God’s dream for our lives is better than our own. Here are some ‘tests’ I’ve come up with so far to discern between the two. I share some personal examples in the podcast.
1. The Dream Passes the Test of Love
The dream is not about you, your significance, fame, or even your benefit alone. The dream is about God. The dream is about others. You’ll benefit from it alright, but it may also cost you significantly. God is love and his ultimate command is to love. Our dreams need to be sifted through love to ensure they’re not just the result of ego alone.
2. The Dream Passes the Test of Time
The dream lingers. It quietly pursues you. It isn’t one of many ideas, but the one idea that rises persistently above the many. Like me, you might enjoy dreaming up new ideas and ventures yet find many of those dreams evaporate over time. But if there is one dream that will not leave you, even for years, it may be God’s whisper to you.

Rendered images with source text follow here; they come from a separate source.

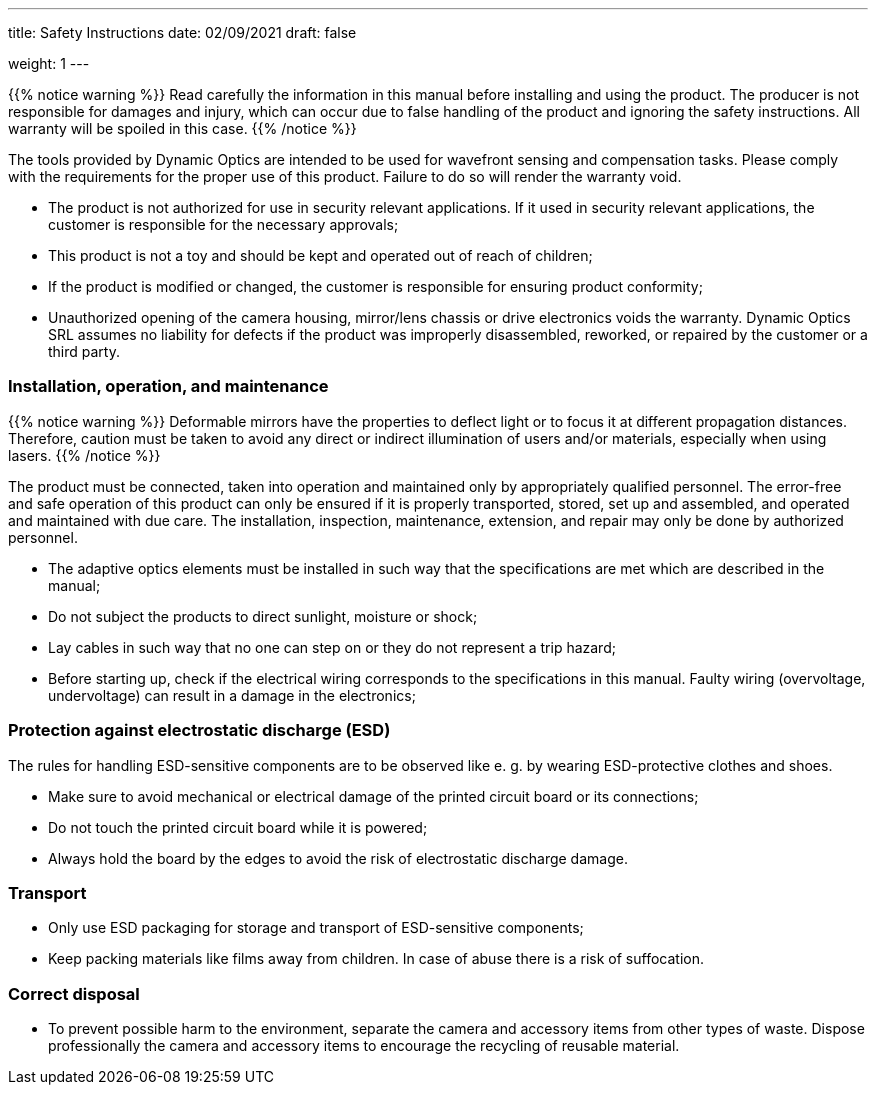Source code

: ---
title: Safety Instructions
date: 02/09/2021
draft: false

weight: 1
---

:icons:
:iconsdir: /icons/
:toc: 

{{% notice warning %}}
Read carefully the information in this manual before installing and using the product. The producer is not responsible for damages and injury, which can occur due to false handling of the product and ignoring the safety instructions. All warranty will be spoiled in this case.
{{% /notice %}}

The tools provided by Dynamic Optics are intended to be used for wavefront sensing and compensation tasks.
Please comply with the requirements for the proper use of this product. Failure to do so will render the warranty void.

- The product is not authorized for use in security relevant applications. If it used in security relevant applications, the customer is responsible for the necessary approvals;
- This product is not a toy and should be kept and operated out of reach of children;
- If the product is modified or changed, the customer is responsible for ensuring product conformity;
- Unauthorized opening of the camera housing, mirror/lens chassis or drive electronics voids the warranty. Dynamic Optics SRL assumes no liability for defects if the product was improperly disassembled, reworked, or repaired by the customer or a third party.

=== Installation, operation, and maintenance

{{% notice warning %}}
Deformable mirrors have the properties to deflect light or to focus it at different propagation distances. Therefore, caution must be taken to avoid any direct or indirect illumination of users and/or materials, especially when using lasers.
{{% /notice %}}

The product must be connected, taken into operation and maintained only by appropriately qualified personnel. The error-free and safe operation of this product can only be ensured if it is properly transported, stored, set up and assembled, and operated and maintained with due care. The installation, inspection, maintenance, extension, and repair may only be done by authorized personnel.

- The adaptive optics elements must be installed in such way that the specifications are met which are described in the manual;
- Do not subject the products to direct sunlight, moisture or shock;
- Lay cables in such way that no one can step on or they do not represent a trip hazard;
- Before starting up, check if the electrical wiring corresponds to the specifications in this manual. Faulty wiring (overvoltage, undervoltage) can result in a damage in the electronics;

=== Protection against electrostatic discharge (ESD)

The rules for handling ESD-sensitive components are to be observed like e. g. by wearing ESD-protective clothes and shoes.

- Make sure to avoid mechanical or electrical damage of the printed circuit board or its connections;
- Do not touch the printed circuit board while it is powered;
- Always hold the board by the edges to avoid the risk of electrostatic discharge damage.

=== Transport

- Only use ESD packaging for storage and transport of ESD-sensitive components;
- Keep packing materials like films away from children. In case of abuse there is a risk of suffocation.

=== Correct disposal

- To prevent possible harm to the environment, separate the camera and accessory items from other types of waste. Dispose professionally the camera and accessory items to encourage the recycling of reusable material.
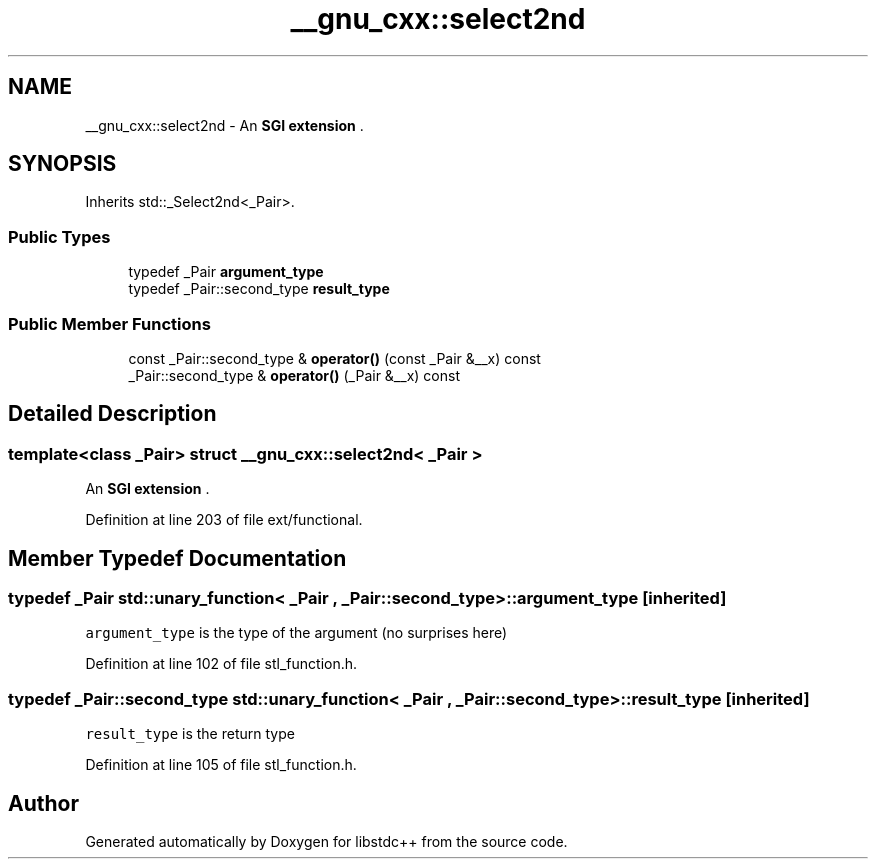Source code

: .TH "__gnu_cxx::select2nd" 3 "21 Apr 2009" "libstdc++" \" -*- nroff -*-
.ad l
.nh
.SH NAME
__gnu_cxx::select2nd \- An \fBSGI extension \fP.  

.PP
.SH SYNOPSIS
.br
.PP
Inherits std::_Select2nd<_Pair>.
.PP
.SS "Public Types"

.in +1c
.ti -1c
.RI "typedef _Pair \fBargument_type\fP"
.br
.ti -1c
.RI "typedef _Pair::second_type \fBresult_type\fP"
.br
.in -1c
.SS "Public Member Functions"

.in +1c
.ti -1c
.RI "const _Pair::second_type & \fBoperator()\fP (const _Pair &__x) const "
.br
.ti -1c
.RI "_Pair::second_type & \fBoperator()\fP (_Pair &__x) const "
.br
.in -1c
.SH "Detailed Description"
.PP 

.SS "template<class _Pair> struct __gnu_cxx::select2nd< _Pair >"
An \fBSGI extension \fP. 
.PP
Definition at line 203 of file ext/functional.
.SH "Member Typedef Documentation"
.PP 
.SS "typedef _Pair  \fBstd::unary_function\fP< _Pair , _Pair::second_type  >::\fBargument_type\fP\fC [inherited]\fP"
.PP
\fCargument_type\fP is the type of the argument (no surprises here) 
.PP
Definition at line 102 of file stl_function.h.
.SS "typedef _Pair::second_type  \fBstd::unary_function\fP< _Pair , _Pair::second_type  >::\fBresult_type\fP\fC [inherited]\fP"
.PP
\fCresult_type\fP is the return type 
.PP
Definition at line 105 of file stl_function.h.

.SH "Author"
.PP 
Generated automatically by Doxygen for libstdc++ from the source code.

3. The Dream Passes the Test of Peace
Yes, you may feel excited about the dream. Or overwhelmed. Even fearful. But when you pray about the dream the dominant sense you have is one of ‘weighty peace’. You feel passionate but not driven. The dream may be vitally important but it isn’t burdensome in your spirit. Weighty prayerful peacefulness.
4. The Dream Passes the Test of Faith
The dream is bigger than you, your abilities and resources. While it should be in line with your giftings and talents (please, no more singers who feel ‘called’ but can’t sing in tune), the dream takes you beyond your level of ability. You won’t be able to achieve it without God and others. You will feel vulnerable at times at the thought of it all falling in a heap. The dream will only be possible by faith.
5. The Dream is Confirmed by Others
Some won’t support the dream, and may even oppose it. But wise, godly, prayerful people support the dream. They confirm it’s God voice and not your ego that’s speaking. There is objective confirmation, not just subjective.
6. The Decision is Truly in God’s Hands
In his Spiritual Exercises St Ignatius talks about godly decision making by describing three kinds of people. The first know they need to make a decision before God but never get around to doing it. The second bargain with God, ensuring they get at least a little of what they want while feeling they’ve ‘taken the matter’ to Him. The third group seek God’s will alone. Their first priority is not what is decided but who decides it. It’s a good image to keep in mind when pursuing our dreams.